Plainsman said:
It seems to me that those football fans bemoaning the assumed resistance of the so called "academic swamp" to drastically increasing online college instruction versus classroom college instruction may want to reconsider their newfound support of the online model. Online instruction of the vast majority of college courses may be an inevitable trend but at what cost? Even assuming that some college courses unsuitable to online instruction remain on the brick and mortar campus, the radically diminished on campus student presence seems to me will lead to the death of college athletics. I would hazard a guess that the vast majority of today's student athletes are majoring in courses that may not require an on campus presence in the future. If that guess is true, how do you maintain college athletics without the athletes (I know, an obviously rhetorical question but still a pertinent one)?
There are many, many consequences that will flow from a system where the majority of college classes may migrate to online instruction and the consequences to college athletics is only one and likely not the most critical. But this is an athletics base board so..... Do all of you apparent "academic swamp" football fan haters still enthusiastically oppose the supposed "academic swamp" resistance to moving wholesale to online instruction?
Maybe I am missing something here and am completely off base with my reasoning. What say you all?

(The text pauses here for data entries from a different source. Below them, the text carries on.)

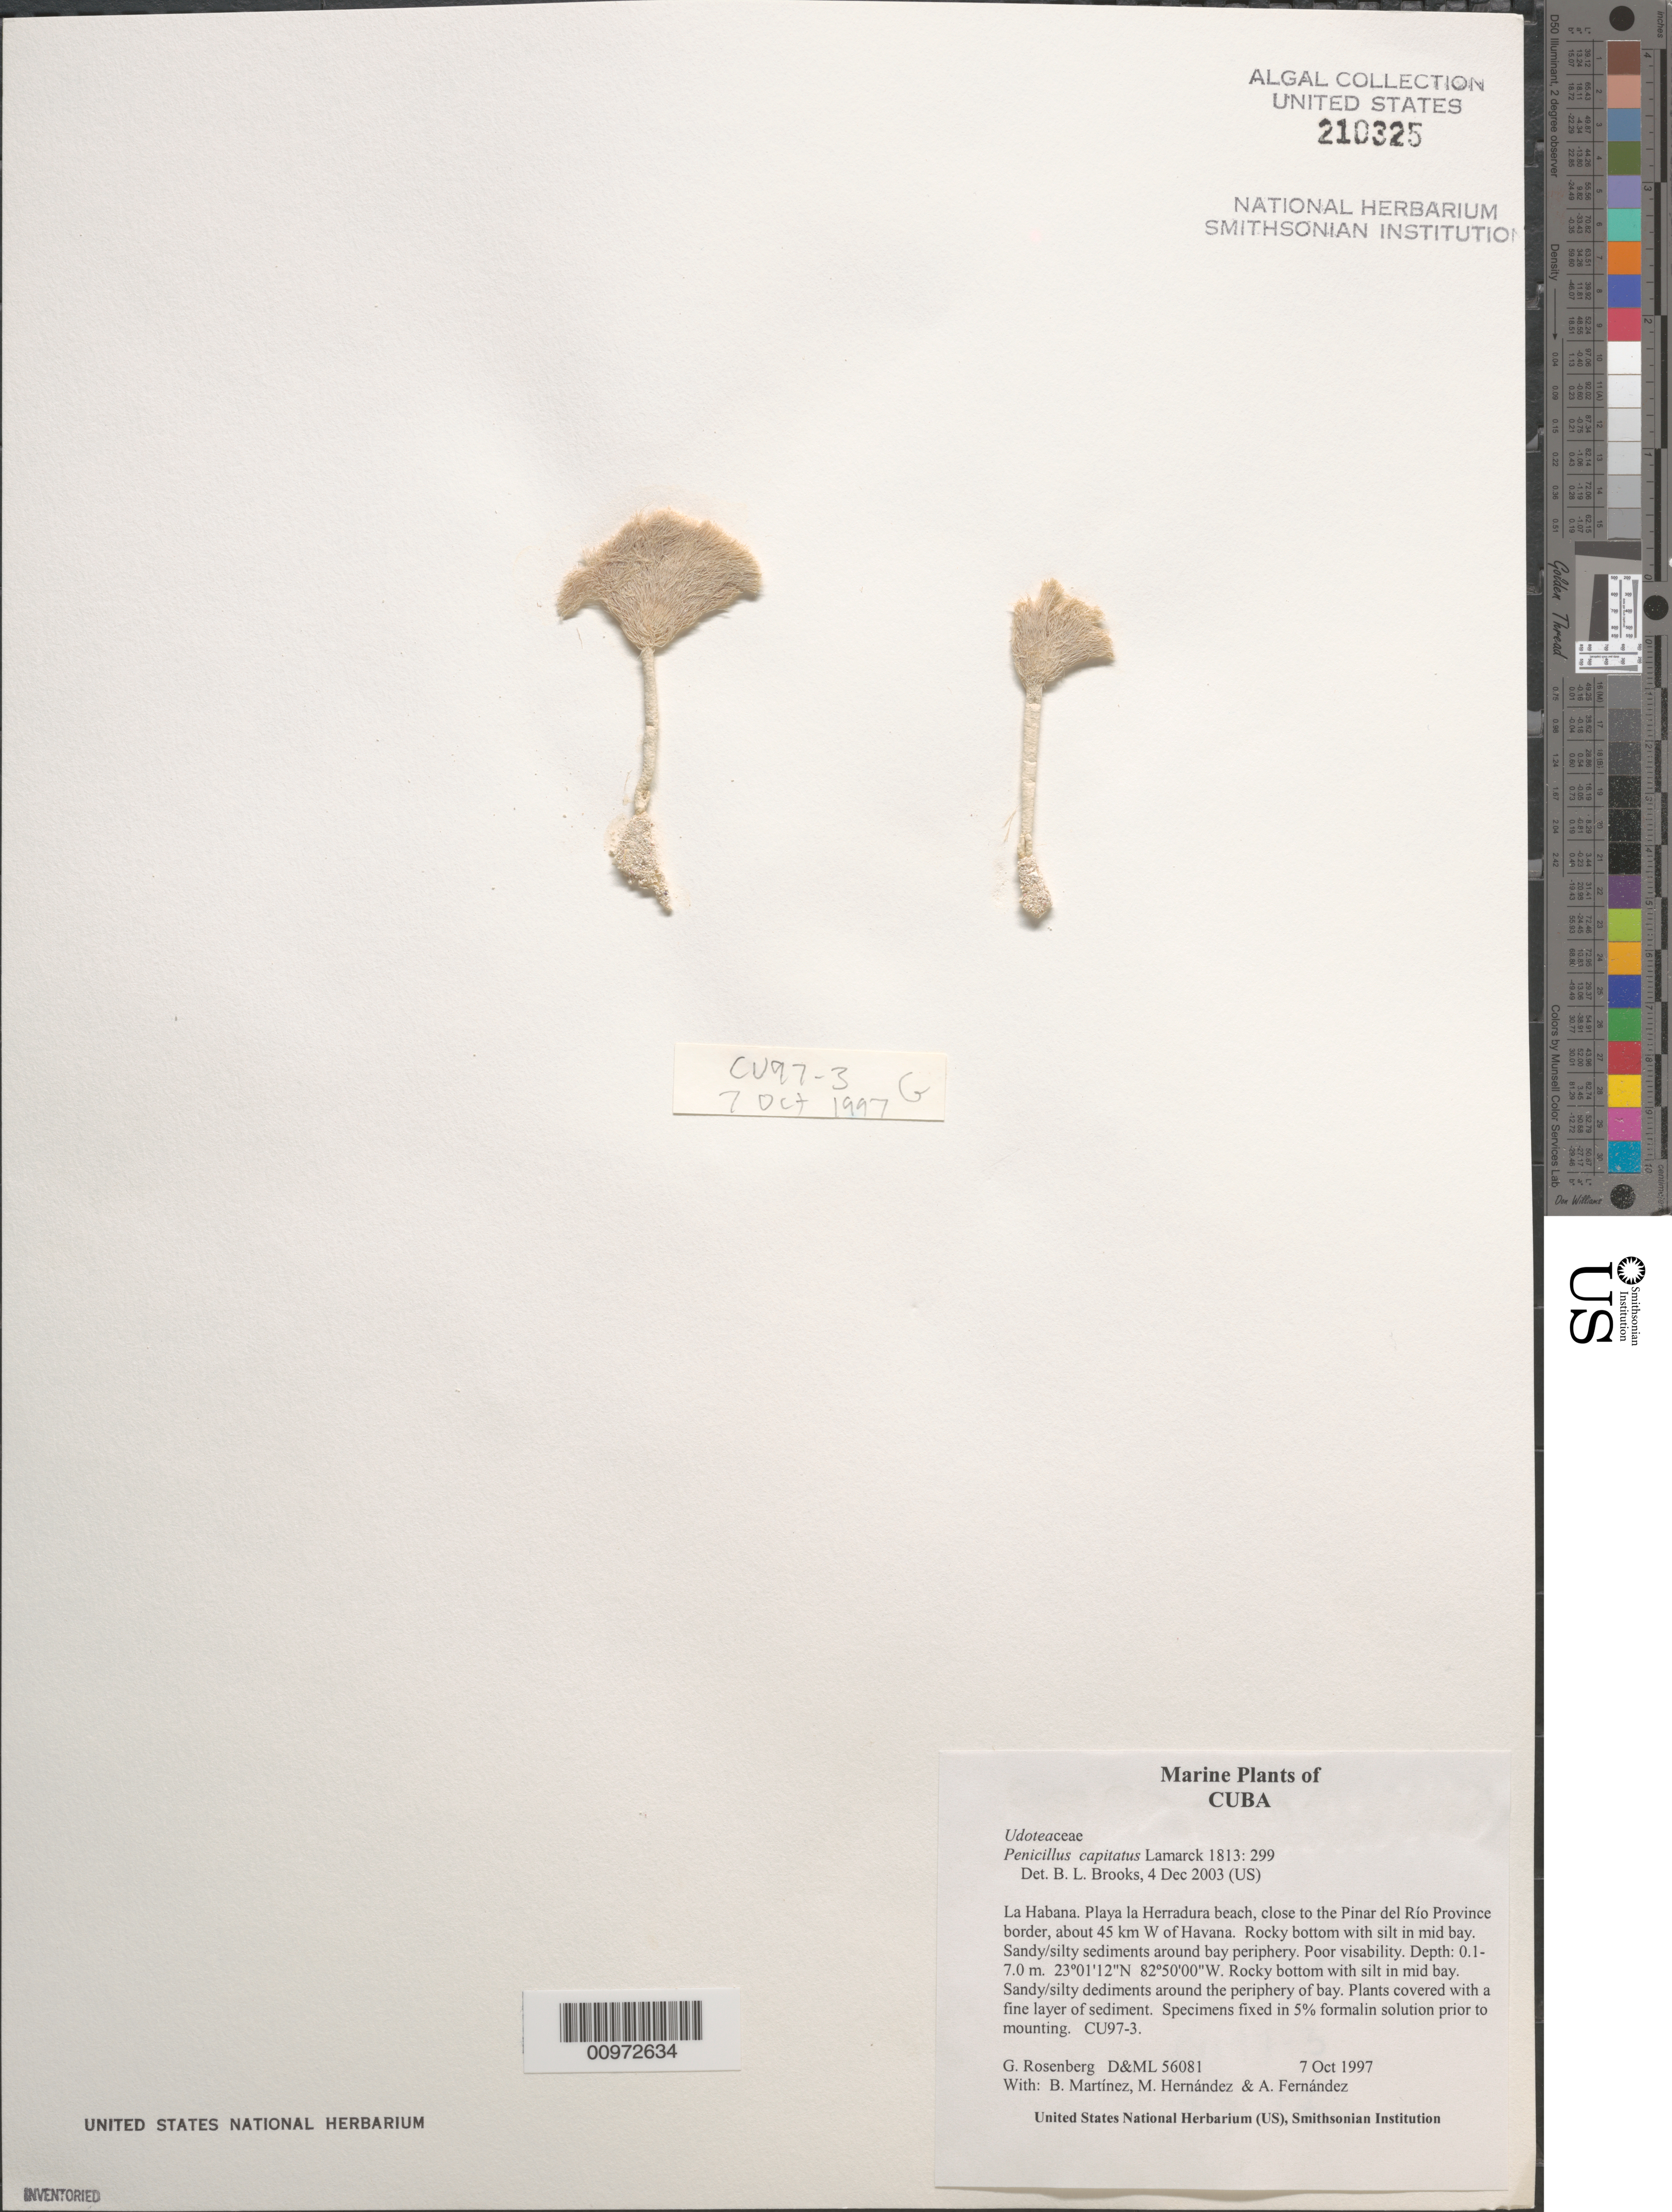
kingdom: Plantae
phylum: Chlorophyta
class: Ulvophyceae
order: Bryopsidales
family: Udoteaceae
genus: Penicillus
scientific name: Penicillus capitatus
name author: Lam.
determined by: Brooks, B. L., (BOT), Smithsonian Institution - National Museum of Natural History (UNITED STATES)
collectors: G. Rosenberg, B. Martinez, M. Hernandez & A. Fernandez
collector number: D&ML 56081 & CU97-3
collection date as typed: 07 Oct 1997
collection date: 1997-10-07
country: Cuba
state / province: La Habana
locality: Playa la Herradura Beach, close to Pinar del Rio Province border, ca. 45 km west of Havana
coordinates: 23 01'12"N, 82 50'00"W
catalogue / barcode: US 210325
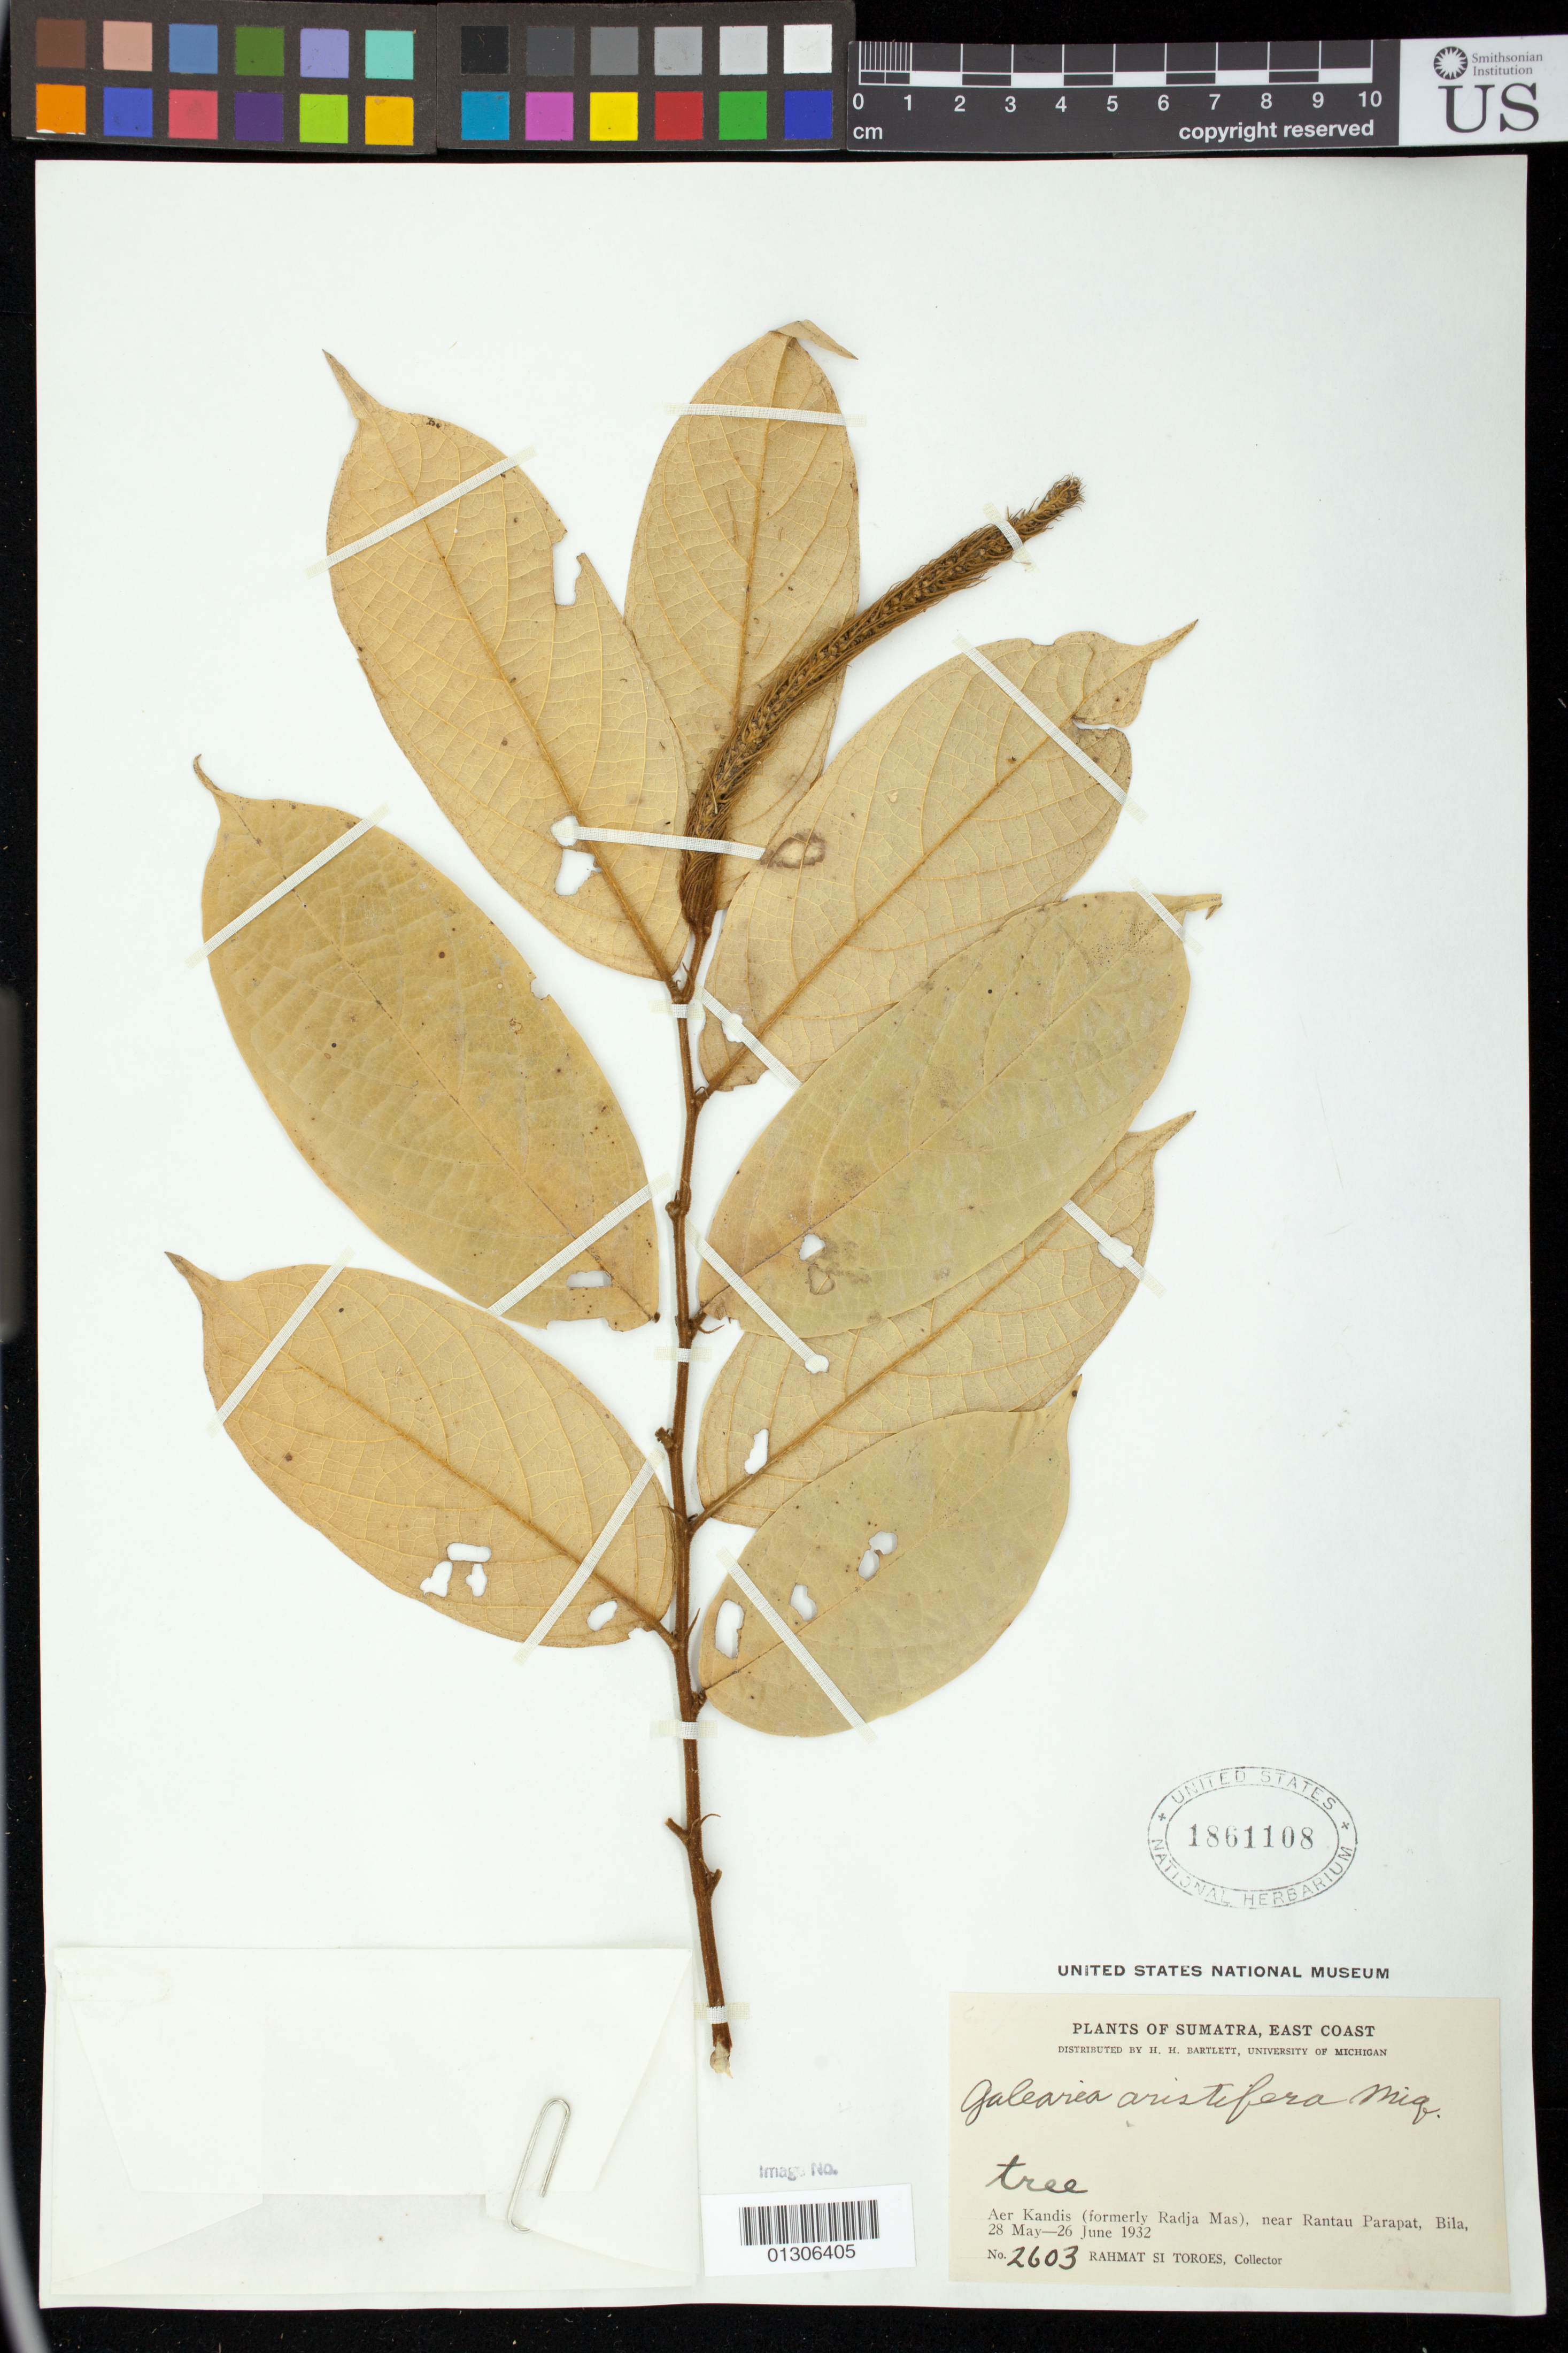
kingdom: Plantae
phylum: Tracheophyta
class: Magnoliopsida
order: Malpighiales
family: Pandaceae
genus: Galearia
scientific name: Galearia aristifera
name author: Miq.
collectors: Rahmat Si Boeea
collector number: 2603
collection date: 1932-05-28/1932-06-26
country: Indonesia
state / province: Sumatra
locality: Aer Kandis (formerly Radja Mas) near Rantau Parapat, Bila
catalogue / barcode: US 1861108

I believe the Super Bowl has been held a couple of times in the
University of Phoenix' stadium? Let's get real while we're at it too. How many humanities dissertations are anything but a failed replication study anyway? That is to say, if you don't know what the hell you're talking about in academia just baffling kids with a pile of bullshit isn't going to hack it anymore and those schools with that ideal were in tough shape prior to the pandemic. Nothing but good is going to come out of a serious constricting of bureaucratic waste and elimination of layer upon layer of totally useless departments...like the CDC, FEMA and all the damn health agencies that can't decide who the hell should get facemasks in the federal government. Education is a bloated waste of money and Montana is perfect example of it.